**Task directions:**
Copy the lines of the items below, from the very first one through the line that contains "4: (625, 354)".

[Excerpt from a dataset]
★ ★ ★ ★ ★ ★ ★

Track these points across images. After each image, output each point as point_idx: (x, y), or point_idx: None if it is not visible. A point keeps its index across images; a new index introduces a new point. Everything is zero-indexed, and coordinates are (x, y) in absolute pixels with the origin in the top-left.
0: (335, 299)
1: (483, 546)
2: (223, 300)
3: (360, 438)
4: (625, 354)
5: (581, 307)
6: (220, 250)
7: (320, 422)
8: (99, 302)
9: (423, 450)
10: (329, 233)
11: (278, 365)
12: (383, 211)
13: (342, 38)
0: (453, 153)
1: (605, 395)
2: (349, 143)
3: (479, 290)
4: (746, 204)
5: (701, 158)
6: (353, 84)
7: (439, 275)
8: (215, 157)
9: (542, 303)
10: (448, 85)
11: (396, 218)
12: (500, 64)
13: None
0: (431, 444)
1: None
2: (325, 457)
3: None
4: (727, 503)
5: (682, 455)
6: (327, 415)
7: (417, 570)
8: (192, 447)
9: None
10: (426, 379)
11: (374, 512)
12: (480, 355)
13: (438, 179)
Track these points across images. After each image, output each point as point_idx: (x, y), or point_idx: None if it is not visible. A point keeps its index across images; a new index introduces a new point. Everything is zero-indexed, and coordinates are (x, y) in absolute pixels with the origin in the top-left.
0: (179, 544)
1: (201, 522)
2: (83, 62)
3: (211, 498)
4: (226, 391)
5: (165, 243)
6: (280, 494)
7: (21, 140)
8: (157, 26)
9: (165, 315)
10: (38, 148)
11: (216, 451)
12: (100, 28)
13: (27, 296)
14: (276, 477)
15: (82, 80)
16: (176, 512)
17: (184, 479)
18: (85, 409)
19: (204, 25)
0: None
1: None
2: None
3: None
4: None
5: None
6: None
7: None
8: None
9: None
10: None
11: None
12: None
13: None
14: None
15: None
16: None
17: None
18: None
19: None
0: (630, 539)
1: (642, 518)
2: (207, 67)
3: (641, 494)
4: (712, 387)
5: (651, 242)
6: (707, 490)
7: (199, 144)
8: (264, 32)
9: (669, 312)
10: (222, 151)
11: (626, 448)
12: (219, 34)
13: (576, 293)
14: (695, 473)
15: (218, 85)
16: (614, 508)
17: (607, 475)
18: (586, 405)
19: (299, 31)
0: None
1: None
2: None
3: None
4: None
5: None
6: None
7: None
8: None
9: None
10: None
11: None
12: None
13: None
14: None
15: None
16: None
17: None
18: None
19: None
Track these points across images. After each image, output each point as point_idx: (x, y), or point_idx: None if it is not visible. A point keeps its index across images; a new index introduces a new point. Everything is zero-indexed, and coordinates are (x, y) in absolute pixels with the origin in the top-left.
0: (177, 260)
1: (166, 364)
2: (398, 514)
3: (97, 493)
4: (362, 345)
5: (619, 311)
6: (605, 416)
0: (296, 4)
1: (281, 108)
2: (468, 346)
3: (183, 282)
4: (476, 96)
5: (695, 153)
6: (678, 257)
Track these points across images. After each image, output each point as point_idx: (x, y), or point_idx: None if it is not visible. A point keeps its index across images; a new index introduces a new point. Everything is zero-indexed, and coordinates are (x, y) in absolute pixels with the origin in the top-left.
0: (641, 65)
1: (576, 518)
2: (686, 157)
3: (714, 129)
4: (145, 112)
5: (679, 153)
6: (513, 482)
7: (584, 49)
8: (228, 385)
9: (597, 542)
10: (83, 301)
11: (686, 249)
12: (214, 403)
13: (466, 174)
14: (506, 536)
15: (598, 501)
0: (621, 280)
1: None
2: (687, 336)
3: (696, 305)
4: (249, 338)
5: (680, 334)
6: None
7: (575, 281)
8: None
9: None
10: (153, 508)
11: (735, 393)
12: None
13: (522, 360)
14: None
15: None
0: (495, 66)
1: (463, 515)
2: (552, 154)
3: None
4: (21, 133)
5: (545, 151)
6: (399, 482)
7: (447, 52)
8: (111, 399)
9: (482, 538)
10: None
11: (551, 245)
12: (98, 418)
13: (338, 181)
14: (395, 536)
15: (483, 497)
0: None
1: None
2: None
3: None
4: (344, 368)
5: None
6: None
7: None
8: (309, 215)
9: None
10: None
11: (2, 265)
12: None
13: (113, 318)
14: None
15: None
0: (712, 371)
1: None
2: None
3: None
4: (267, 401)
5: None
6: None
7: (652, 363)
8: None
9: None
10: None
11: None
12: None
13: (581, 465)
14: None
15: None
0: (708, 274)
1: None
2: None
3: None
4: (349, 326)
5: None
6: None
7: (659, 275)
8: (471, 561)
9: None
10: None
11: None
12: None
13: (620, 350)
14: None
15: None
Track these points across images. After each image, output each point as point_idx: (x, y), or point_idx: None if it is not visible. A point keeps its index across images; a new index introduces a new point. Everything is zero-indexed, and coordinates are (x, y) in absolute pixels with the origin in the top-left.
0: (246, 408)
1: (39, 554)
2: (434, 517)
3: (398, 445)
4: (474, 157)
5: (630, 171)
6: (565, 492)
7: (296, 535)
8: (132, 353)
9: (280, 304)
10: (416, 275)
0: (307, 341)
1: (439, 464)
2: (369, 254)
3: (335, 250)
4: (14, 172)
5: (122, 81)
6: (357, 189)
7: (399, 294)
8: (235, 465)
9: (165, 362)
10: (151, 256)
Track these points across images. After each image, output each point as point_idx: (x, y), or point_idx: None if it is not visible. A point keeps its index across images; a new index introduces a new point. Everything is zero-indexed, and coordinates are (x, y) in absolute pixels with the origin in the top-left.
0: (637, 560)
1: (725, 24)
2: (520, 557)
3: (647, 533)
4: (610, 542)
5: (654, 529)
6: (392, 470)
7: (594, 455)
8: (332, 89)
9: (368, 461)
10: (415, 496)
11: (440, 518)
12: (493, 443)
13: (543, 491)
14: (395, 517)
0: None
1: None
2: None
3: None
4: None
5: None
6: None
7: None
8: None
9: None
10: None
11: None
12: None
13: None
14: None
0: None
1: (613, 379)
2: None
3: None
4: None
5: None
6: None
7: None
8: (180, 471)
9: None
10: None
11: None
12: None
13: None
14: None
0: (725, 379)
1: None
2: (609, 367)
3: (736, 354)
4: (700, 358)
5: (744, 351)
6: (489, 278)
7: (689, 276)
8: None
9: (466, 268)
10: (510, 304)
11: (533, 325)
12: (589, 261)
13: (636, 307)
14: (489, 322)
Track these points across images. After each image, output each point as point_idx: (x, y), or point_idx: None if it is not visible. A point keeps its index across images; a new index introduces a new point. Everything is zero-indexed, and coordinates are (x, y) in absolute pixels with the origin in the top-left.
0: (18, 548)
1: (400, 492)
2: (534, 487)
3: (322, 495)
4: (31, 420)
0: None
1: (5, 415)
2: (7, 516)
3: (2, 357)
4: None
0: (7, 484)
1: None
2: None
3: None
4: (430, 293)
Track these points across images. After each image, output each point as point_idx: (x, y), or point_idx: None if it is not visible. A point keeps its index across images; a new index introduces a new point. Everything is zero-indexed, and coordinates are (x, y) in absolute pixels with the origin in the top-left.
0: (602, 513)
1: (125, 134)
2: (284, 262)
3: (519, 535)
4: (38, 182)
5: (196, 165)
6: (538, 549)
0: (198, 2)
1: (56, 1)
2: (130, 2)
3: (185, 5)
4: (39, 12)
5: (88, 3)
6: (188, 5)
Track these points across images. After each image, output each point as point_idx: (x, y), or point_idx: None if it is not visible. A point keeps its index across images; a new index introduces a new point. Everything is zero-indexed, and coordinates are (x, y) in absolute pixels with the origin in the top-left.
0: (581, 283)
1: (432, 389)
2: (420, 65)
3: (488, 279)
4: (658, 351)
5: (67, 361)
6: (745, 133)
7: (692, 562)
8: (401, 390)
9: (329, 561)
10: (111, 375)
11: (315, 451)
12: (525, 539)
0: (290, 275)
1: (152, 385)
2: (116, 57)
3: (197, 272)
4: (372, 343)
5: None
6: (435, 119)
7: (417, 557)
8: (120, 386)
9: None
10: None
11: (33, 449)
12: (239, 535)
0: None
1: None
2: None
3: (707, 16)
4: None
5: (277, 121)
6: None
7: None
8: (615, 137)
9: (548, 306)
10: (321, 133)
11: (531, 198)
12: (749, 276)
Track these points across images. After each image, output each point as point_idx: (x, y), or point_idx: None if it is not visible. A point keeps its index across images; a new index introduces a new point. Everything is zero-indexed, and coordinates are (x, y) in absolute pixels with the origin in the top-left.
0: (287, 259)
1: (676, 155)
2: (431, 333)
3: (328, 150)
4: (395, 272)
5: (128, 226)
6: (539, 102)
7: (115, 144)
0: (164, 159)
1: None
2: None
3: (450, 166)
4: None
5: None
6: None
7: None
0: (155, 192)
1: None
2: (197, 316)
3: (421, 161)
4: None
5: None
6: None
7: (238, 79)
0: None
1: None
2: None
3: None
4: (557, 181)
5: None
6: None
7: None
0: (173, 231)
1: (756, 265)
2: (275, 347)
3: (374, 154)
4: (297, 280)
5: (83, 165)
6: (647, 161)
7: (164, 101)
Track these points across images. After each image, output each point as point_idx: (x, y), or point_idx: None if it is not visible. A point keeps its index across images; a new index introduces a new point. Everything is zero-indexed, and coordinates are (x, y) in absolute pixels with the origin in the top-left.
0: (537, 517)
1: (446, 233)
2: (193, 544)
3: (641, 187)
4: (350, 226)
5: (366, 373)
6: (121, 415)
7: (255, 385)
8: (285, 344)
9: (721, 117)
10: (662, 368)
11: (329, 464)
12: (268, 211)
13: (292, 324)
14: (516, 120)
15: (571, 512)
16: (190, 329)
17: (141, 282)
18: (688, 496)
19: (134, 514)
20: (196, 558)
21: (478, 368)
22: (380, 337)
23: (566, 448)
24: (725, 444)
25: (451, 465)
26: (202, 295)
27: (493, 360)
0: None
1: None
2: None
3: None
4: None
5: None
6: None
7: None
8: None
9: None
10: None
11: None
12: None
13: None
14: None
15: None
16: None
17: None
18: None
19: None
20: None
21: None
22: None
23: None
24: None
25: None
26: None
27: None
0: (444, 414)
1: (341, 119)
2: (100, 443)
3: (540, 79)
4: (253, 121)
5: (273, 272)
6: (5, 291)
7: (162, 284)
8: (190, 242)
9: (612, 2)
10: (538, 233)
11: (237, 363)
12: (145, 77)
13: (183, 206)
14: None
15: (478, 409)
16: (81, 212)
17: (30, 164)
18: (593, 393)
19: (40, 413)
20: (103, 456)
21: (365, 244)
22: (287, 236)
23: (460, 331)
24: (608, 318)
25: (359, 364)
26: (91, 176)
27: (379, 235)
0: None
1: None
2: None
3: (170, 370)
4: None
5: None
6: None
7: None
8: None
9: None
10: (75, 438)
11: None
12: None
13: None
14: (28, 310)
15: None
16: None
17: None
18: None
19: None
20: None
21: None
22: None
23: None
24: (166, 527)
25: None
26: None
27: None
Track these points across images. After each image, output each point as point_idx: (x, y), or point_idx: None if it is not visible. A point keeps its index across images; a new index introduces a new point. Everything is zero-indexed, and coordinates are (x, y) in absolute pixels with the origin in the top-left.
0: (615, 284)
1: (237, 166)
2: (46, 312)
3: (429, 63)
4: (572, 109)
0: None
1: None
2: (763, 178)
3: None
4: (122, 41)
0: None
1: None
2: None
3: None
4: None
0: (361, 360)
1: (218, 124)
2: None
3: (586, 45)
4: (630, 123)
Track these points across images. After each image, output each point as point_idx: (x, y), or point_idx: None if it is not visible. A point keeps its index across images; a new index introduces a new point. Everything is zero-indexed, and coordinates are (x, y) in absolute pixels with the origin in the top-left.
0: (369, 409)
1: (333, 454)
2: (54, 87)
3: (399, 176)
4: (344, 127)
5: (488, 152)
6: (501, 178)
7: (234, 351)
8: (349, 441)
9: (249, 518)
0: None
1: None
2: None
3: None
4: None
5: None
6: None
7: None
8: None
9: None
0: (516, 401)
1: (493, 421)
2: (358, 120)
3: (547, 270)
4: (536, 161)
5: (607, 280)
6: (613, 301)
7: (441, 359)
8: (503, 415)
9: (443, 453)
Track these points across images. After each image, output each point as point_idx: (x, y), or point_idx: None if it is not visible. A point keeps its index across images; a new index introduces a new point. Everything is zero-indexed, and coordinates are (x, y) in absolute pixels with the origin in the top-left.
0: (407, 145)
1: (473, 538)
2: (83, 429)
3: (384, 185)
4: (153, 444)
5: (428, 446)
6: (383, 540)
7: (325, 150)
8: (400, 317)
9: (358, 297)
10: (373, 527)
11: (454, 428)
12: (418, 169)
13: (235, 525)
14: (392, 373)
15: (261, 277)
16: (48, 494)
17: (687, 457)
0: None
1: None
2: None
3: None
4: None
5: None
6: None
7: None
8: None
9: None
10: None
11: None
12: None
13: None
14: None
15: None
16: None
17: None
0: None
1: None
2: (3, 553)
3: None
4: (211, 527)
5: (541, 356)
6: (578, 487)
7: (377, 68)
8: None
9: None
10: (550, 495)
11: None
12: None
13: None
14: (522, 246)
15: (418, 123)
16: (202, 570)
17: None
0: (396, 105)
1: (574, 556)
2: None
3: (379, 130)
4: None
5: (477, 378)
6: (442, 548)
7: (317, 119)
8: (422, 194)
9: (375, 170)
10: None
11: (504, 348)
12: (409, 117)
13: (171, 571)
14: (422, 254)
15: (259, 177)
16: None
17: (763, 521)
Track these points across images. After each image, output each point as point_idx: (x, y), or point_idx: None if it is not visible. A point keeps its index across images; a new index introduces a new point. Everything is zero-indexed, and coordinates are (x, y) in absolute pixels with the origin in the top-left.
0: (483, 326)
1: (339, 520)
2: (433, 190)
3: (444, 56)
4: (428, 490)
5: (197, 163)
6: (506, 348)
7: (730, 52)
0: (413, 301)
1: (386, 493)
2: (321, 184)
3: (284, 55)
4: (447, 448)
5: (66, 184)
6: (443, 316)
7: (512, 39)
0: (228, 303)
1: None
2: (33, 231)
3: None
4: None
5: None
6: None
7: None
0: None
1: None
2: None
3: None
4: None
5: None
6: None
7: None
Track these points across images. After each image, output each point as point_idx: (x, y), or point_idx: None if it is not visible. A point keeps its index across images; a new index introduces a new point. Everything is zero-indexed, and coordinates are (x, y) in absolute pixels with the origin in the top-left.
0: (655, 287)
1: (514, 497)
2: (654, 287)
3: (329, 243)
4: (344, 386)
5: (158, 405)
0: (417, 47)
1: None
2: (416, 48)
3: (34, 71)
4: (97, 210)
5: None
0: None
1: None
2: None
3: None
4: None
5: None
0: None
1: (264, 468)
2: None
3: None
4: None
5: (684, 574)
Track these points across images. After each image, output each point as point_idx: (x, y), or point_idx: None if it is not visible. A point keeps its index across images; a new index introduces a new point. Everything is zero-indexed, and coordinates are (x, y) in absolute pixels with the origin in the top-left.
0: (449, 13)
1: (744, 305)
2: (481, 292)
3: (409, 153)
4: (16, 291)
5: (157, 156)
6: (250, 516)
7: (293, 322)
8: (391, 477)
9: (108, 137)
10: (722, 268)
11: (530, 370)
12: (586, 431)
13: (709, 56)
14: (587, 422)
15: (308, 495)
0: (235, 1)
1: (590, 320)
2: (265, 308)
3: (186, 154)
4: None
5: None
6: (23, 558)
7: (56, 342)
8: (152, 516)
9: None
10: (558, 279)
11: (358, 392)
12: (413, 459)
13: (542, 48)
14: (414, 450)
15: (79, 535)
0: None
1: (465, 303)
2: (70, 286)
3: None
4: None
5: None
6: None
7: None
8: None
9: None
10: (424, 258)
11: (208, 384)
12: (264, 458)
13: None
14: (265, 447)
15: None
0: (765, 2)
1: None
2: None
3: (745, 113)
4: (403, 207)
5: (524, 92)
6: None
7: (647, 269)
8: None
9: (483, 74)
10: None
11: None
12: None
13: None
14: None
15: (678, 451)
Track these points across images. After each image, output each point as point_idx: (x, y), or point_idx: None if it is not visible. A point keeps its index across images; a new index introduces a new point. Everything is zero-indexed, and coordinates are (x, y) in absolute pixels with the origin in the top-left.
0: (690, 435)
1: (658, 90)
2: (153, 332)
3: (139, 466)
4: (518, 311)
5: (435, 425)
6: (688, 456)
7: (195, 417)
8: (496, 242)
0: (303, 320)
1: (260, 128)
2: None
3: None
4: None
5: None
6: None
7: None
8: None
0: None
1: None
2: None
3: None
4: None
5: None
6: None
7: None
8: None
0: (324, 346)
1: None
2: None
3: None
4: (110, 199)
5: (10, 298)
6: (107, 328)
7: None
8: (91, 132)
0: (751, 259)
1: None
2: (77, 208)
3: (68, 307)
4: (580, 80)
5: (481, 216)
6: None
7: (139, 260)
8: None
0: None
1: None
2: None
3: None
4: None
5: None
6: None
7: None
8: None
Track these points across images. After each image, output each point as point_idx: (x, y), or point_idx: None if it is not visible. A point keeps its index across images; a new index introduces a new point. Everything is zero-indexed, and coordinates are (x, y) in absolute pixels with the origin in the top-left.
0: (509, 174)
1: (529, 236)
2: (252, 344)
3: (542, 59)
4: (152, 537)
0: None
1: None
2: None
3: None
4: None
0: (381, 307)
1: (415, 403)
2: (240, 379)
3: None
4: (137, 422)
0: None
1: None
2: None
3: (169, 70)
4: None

★ ★ ★ ★ ★ ★ ★

**Answer for the task:**
Track these points across images. After each image, output each point as point_idx: (x, y), or point_idx: None if it is not visible. A point keeps its index across images; a new index introduces a new point. Everything is zero-indexed, and coordinates are (x, y) in absolute pixels with the origin in the top-left.
0: (335, 299)
1: (483, 546)
2: (223, 300)
3: (360, 438)
4: (625, 354)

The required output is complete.